My example again you would have to agree a car made by just designers and a car made just by engineers are going to be different.

Summing up the above two posts:
“You need both to develop a good product”

But each must have some of the other inside him :wink:

T

The issue is that most engineers don’t say “I’m engineering that valve today”, they say “I’m designing that valve today”. That train has left the station and we have little impact on correcting that behavior. It leads to confusion, but it is what it is. We would be better served finding another word that serves us. I think many thought that was innovation for a time, but it too has been wrestled from our hands. At the end of the day, styling is a much more ownable word, but it does not fully describe what we do and it carries the extra burden of some negative baggage for some.

… You hit the nail on the head GURU!

The two terms are almost interchangeable. So how might they be different…?

I am a medical device product designer. I design medical devices for surgeons and interventionalists - talk about the need for “ease of use” and “reliability”! In my business these run in spades!!!

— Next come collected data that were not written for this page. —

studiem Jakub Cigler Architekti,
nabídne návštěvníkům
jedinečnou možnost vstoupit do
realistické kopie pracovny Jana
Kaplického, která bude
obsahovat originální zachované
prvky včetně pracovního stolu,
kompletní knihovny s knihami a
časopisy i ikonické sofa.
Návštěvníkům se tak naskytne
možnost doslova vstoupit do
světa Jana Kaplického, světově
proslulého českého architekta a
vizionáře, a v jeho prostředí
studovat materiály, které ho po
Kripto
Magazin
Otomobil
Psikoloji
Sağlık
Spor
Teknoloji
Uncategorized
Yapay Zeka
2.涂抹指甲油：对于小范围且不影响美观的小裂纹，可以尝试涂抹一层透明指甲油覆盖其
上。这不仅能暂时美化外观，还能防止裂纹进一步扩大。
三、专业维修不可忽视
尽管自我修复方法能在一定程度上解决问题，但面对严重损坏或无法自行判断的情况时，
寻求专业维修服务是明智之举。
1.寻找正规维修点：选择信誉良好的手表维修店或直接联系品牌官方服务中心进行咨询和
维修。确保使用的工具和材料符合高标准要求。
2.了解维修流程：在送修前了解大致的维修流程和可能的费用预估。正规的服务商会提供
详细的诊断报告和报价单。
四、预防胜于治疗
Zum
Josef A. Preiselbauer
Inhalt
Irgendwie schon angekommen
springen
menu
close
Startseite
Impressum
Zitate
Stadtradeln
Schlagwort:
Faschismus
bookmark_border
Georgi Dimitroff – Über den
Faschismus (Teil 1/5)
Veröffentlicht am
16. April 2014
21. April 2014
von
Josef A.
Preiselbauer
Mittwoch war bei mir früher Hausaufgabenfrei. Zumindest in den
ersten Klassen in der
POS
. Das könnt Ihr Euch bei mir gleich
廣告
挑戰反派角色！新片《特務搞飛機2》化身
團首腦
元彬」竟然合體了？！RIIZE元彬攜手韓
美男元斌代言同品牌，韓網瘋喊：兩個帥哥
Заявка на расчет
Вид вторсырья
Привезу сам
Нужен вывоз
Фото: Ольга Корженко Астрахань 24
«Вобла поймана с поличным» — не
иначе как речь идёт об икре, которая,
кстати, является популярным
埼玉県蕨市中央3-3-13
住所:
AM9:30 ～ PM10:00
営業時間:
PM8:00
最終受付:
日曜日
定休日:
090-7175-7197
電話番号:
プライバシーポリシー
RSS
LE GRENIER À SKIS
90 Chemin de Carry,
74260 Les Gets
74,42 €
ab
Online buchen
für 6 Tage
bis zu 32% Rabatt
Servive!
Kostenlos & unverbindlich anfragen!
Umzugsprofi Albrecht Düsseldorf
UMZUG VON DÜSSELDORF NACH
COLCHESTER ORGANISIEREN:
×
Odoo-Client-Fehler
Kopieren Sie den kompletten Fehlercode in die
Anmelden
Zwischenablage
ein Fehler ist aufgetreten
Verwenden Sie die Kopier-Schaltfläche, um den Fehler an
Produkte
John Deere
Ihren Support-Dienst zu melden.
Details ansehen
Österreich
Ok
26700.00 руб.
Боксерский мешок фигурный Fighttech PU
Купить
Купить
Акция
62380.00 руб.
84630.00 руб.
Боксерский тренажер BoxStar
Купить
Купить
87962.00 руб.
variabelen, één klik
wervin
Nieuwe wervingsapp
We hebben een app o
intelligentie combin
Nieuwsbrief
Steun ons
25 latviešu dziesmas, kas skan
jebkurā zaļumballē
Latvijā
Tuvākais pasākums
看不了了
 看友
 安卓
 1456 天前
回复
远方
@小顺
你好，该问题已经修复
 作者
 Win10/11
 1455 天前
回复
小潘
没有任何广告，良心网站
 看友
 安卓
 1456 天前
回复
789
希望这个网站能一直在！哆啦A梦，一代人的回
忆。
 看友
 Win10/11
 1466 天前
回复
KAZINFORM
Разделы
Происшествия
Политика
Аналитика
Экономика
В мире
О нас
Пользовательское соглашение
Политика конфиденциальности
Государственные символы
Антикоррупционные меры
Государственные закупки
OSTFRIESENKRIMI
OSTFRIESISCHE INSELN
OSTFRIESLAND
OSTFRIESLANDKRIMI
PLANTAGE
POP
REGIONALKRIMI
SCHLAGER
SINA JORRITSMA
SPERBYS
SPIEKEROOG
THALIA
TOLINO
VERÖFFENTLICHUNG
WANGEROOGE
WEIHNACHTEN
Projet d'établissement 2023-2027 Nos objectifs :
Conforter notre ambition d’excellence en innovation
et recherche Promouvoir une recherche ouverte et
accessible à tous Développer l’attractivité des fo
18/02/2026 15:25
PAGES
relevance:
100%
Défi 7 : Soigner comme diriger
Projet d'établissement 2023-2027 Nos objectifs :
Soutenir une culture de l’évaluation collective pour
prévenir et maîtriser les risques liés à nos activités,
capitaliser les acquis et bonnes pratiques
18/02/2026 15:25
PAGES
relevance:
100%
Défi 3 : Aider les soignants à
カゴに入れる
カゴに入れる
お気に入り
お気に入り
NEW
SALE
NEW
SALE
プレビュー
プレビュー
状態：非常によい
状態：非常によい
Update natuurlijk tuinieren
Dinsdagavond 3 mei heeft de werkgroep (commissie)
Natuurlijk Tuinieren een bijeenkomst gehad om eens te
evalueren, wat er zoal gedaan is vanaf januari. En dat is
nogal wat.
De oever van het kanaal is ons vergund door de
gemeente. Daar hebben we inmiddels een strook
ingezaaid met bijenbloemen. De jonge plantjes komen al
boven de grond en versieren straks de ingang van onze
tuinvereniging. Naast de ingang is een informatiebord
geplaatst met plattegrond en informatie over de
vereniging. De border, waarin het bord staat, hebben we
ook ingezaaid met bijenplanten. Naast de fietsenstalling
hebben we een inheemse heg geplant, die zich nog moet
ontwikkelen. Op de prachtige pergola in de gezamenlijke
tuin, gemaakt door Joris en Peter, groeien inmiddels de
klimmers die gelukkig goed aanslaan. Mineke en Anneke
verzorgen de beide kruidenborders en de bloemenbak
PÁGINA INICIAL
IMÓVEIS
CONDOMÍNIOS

An engineer might leverage “mechanical/electrical functionality” in a design, where a designer might leverage user interface or “user functionality” in a product. Only in the last 10 years or so, have “functional” and “emotional” features started to blend and overlap in products. Personally I try to mix both aspects into my work, with great results.

Good emotional features, once regarded as “fancy shmancy, swoopy lines” are now recognized by industry as valid ways to generate user ownership and personalization - reactions which in turn mix with good functionality to become a “favorite device” with almost viral adoption.

Ultimately, a designer “engineers” functionality into a product to make it easy to manufacture and safe/reliable to use; an engineer “designs” emotionality into a product to make it intuitive, relax the learining curve, and generate personalization…

Perhaps there’s more.

How in the hell can a user have a more pleasurable experience in a car that don’t RUN? Oh i guess screwing in the back seat might be seen that way but really now.